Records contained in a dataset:
-- Opening Marker --

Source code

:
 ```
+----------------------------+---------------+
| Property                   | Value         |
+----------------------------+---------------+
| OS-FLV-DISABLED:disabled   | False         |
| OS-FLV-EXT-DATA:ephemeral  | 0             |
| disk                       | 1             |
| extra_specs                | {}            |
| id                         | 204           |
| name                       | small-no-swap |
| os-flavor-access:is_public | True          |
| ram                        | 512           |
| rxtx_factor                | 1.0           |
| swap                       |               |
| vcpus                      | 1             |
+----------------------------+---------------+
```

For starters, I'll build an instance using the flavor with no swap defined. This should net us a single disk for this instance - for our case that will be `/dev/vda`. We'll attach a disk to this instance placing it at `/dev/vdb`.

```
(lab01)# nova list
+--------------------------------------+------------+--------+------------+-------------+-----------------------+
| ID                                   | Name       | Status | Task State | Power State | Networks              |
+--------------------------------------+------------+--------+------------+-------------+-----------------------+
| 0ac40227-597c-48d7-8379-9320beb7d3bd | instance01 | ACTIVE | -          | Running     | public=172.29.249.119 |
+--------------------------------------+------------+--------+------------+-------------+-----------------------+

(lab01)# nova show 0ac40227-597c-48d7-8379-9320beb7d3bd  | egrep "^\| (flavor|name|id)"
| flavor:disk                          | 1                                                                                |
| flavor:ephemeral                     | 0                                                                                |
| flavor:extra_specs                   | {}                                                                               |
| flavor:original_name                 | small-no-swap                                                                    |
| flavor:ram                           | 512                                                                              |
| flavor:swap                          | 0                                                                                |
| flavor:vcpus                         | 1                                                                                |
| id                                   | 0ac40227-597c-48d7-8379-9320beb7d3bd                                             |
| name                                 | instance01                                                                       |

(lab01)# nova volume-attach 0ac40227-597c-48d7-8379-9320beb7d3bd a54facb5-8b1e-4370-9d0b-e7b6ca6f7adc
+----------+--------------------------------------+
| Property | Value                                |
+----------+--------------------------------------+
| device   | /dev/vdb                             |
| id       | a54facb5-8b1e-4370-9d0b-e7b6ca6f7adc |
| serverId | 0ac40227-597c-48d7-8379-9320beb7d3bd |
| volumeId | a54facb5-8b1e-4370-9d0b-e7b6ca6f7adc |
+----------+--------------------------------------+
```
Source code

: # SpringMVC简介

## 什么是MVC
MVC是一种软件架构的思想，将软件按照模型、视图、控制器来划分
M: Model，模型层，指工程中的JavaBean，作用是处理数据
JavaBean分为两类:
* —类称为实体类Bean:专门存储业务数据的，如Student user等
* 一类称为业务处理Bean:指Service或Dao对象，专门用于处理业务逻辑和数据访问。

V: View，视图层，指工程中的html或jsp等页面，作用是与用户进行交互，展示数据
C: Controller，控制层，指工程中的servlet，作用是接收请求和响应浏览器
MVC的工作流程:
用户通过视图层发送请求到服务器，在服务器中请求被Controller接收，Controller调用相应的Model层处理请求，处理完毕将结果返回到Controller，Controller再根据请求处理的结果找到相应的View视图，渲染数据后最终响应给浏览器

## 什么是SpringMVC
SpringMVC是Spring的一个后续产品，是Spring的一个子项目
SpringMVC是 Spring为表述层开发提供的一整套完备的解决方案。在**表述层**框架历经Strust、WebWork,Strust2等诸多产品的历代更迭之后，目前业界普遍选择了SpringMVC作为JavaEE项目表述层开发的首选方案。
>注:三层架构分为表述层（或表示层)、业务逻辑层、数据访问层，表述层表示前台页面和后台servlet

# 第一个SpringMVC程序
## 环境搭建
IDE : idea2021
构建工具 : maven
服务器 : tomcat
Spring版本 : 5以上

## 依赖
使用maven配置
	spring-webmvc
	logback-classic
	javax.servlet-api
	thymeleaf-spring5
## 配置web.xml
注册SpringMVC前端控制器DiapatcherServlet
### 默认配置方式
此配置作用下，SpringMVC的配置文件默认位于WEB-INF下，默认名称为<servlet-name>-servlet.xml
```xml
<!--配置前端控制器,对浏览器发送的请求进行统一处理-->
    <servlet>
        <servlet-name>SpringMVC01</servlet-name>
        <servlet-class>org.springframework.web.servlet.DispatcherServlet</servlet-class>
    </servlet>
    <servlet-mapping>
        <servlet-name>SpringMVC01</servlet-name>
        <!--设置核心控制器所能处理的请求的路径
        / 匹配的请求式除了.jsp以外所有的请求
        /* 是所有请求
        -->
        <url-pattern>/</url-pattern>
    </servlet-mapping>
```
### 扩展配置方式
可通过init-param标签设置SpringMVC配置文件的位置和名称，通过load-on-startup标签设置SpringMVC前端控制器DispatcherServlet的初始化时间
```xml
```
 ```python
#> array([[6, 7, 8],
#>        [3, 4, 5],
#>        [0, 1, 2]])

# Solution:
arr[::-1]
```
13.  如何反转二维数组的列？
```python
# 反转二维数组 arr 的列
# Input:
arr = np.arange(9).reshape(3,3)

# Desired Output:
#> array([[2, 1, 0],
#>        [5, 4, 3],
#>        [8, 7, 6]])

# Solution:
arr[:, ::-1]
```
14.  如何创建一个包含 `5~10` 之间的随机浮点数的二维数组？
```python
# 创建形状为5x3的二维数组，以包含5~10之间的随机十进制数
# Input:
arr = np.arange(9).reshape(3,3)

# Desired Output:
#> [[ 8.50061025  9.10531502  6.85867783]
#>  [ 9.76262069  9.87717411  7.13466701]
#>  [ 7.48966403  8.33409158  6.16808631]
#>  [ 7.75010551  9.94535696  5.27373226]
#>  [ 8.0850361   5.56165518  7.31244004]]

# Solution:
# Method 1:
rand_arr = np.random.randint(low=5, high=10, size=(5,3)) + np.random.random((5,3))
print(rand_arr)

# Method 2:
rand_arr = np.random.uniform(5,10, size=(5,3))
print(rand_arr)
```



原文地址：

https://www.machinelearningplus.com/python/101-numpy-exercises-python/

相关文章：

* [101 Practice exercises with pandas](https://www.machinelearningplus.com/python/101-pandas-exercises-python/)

-- Closing Marker --

**WORK REQUIRED**
Write out each entry again, leaving every word as it is.

**OUTPUT**
Source code

:
 ```
+----------------------------+---------------+
| Property                   | Value         |
+----------------------------+---------------+
| OS-FLV-DISABLED:disabled   | False         |
| OS-FLV-EXT-DATA:ephemeral  | 0             |
| disk                       | 1             |
| extra_specs                | {}            |
| id                         | 204           |
| name                       | small-no-swap |
| os-flavor-access:is_public | True          |
| ram                        | 512           |
| rxtx_factor                | 1.0           |
| swap                       |               |
| vcpus                      | 1             |
+----------------------------+---------------+
```

For starters, I'll build an instance using the flavor with no swap defined. This should net us a single disk for this instance - for our case that will be `/dev/vda`. We'll attach a disk to this instance placing it at `/dev/vdb`.

```
(lab01)# nova list
+--------------------------------------+------------+--------+------------+-------------+-----------------------+
| ID                                   | Name       | Status | Task State | Power State | Networks              |
+--------------------------------------+------------+--------+------------+-------------+-----------------------+
| 0ac40227-597c-48d7-8379-9320beb7d3bd | instance01 | ACTIVE | -          | Running     | public=172.29.249.119 |
+--------------------------------------+------------+--------+------------+-------------+-----------------------+

(lab01)# nova show 0ac40227-597c-48d7-8379-9320beb7d3bd  | egrep "^\| (flavor|name|id)"
| flavor:disk                          | 1                                                                                |
| flavor:ephemeral                     | 0                                                                                |
| flavor:extra_specs                   | {}                                                                               |
| flavor:original_name                 | small-no-swap                                                                    |
| flavor:ram                           | 512                                                                              |
| flavor:swap                          | 0                                                                                |
| flavor:vcpus                         | 1                                                                                |
| id                                   | 0ac40227-597c-48d7-8379-9320beb7d3bd                                             |
| name                                 | instance01                                                                       |

(lab01)# nova volume-attach 0ac40227-597c-48d7-8379-9320beb7d3bd a54facb5-8b1e-4370-9d0b-e7b6ca6f7adc
+----------+--------------------------------------+
| Property | Value                                |
+----------+--------------------------------------+
| device   | /dev/vdb                             |
| id       | a54facb5-8b1e-4370-9d0b-e7b6ca6f7adc |
| serverId | 0ac40227-597c-48d7-8379-9320beb7d3bd |
| volumeId | a54facb5-8b1e-4370-9d0b-e7b6ca6f7adc |
+----------+--------------------------------------+
```
Source code

: # SpringMVC简介

## 什么是MVC
MVC是一种软件架构的思想，将软件按照模型、视图、控制器来划分
M: Model，模型层，指工程中的JavaBean，作用是处理数据
JavaBean分为两类:
* —类称为实体类Bean:专门存储业务数据的，如Student user等
* 一类称为业务处理Bean:指Service或Dao对象，专门用于处理业务逻辑和数据访问。

V: View，视图层，指工程中的html或jsp等页面，作用是与用户进行交互，展示数据
C: Controller，控制层，指工程中的servlet，作用是接收请求和响应浏览器
MVC的工作流程:
用户通过视图层发送请求到服务器，在服务器中请求被Controller接收，Controller调用相应的Model层处理请求，处理完毕将结果返回到Controller，Controller再根据请求处理的结果找到相应的View视图，渲染数据后最终响应给浏览器

## 什么是SpringMVC
SpringMVC是Spring的一个后续产品，是Spring的一个子项目
SpringMVC是 Spring为表述层开发提供的一整套完备的解决方案。在**表述层**框架历经Strust、WebWork,Strust2等诸多产品的历代更迭之后，目前业界普遍选择了SpringMVC作为JavaEE项目表述层开发的首选方案。
>注:三层架构分为表述层（或表示层)、业务逻辑层、数据访问层，表述层表示前台页面和后台servlet

# 第一个SpringMVC程序
## 环境搭建
IDE : idea2021
构建工具 : maven
服务器 : tomcat
Spring版本 : 5以上

## 依赖
使用maven配置
	spring-webmvc
	logback-classic
	javax.servlet-api
	thymeleaf-spring5
## 配置web.xml
注册SpringMVC前端控制器DiapatcherServlet
### 默认配置方式
此配置作用下，SpringMVC的配置文件默认位于WEB-INF下，默认名称为<servlet-name>-servlet.xml
```xml
<!--配置前端控制器,对浏览器发送的请求进行统一处理-->
    <servlet>
        <servlet-name>SpringMVC01</servlet-name>
        <servlet-class>org.springframework.web.servlet.DispatcherServlet</servlet-class>
    </servlet>
    <servlet-mapping>
        <servlet-name>SpringMVC01</servlet-name>
        <!--设置核心控制器所能处理的请求的路径
        / 匹配的请求式除了.jsp以外所有的请求
        /* 是所有请求
        -->
        <url-pattern>/</url-pattern>
    </servlet-mapping>
```
### 扩展配置方式
可通过init-param标签设置SpringMVC配置文件的位置和名称，通过load-on-startup标签设置SpringMVC前端控制器DispatcherServlet的初始化时间
```xml
```
 ```python
#> array([[6, 7, 8],
#>        [3, 4, 5],
#>        [0, 1, 2]])

# Solution:
arr[::-1]
```
13.  如何反转二维数组的列？
```python
# 反转二维数组 arr 的列
# Input:
arr = np.arange(9).reshape(3,3)

# Desired Output:
#> array([[2, 1, 0],
#>        [5, 4, 3],
#>        [8, 7, 6]])

# Solution:
arr[:, ::-1]
```
14.  如何创建一个包含 `5~10` 之间的随机浮点数的二维数组？
```python
# 创建形状为5x3的二维数组，以包含5~10之间的随机十进制数
# Input:
arr = np.arange(9).reshape(3,3)

# Desired Output:
#> [[ 8.50061025  9.10531502  6.85867783]
#>  [ 9.76262069  9.87717411  7.13466701]
#>  [ 7.48966403  8.33409158  6.16808631]
#>  [ 7.75010551  9.94535696  5.27373226]
#>  [ 8.0850361   5.56165518  7.31244004]]

# Solution:
# Method 1:
rand_arr = np.random.randint(low=5, high=10, size=(5,3)) + np.random.random((5,3))
print(rand_arr)

# Method 2:
rand_arr = np.random.uniform(5,10, size=(5,3))
print(rand_arr)
```



原文地址：

https://www.machinelearningplus.com/python/101-numpy-exercises-python/

相关文章：

* [101 Practice exercises with pandas](https://www.machinelearningplus.com/python/101-pandas-exercises-python/)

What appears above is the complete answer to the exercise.